> **ABOUT THIS EXERCISE**:
Extract the lines of the records from the first line through the line containing "machinery to ensure", both included, and reproduce them unchanged.
»»
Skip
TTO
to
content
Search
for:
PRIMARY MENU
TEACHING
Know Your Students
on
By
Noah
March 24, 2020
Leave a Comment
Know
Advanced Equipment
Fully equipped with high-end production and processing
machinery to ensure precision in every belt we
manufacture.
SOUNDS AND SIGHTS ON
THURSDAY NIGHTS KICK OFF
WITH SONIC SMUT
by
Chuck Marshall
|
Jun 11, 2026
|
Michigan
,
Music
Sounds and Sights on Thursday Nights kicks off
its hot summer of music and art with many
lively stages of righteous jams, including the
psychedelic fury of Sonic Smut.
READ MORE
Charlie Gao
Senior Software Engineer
««
> **SOLUTION TO THIS PROBLEM**:
Skip
TTO
to
content
Search
for:
PRIMARY MENU
TEACHING
Know Your Students
on
By
Noah
March 24, 2020
Leave a Comment
Know
Advanced Equipment
Fully equipped with high-end production and processing
machinery to ensure precision in every belt we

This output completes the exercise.